DATA TO USE
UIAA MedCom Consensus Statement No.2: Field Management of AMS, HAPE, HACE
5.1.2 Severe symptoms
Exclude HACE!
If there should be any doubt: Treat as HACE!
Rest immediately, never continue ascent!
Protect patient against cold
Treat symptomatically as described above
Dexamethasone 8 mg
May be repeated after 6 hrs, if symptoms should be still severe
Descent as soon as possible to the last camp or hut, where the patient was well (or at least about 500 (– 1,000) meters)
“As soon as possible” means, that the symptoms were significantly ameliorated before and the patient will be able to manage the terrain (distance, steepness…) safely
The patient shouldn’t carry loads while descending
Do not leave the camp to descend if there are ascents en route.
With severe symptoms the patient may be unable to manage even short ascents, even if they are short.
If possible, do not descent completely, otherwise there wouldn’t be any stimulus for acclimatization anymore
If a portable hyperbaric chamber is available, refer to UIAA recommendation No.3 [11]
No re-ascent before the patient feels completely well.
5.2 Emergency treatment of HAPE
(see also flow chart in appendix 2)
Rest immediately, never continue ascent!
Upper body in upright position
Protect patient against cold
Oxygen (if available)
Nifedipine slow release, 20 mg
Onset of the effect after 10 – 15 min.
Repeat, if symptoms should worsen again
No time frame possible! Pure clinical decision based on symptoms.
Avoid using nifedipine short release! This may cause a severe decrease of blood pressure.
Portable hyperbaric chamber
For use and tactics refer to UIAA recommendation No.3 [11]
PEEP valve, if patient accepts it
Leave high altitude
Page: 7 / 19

TASK DETAILS
Would you filter the entries above and keep each line that has the word "patient"?

OUTPUT OF THE TASK
Protect patient against cold
Descent as soon as possible to the last camp or hut, where the patient was well (or at least about 500 (– 1,000) meters)
“As soon as possible” means, that the symptoms were significantly ameliorated before and the patient will be able to manage the terrain (distance, steepness…) safely
The patient shouldn’t carry loads while descending
With severe symptoms the patient may be unable to manage even short ascents, even if they are short.
No re-ascent before the patient feels completely well.
Protect patient against cold
PEEP valve, if patient accepts it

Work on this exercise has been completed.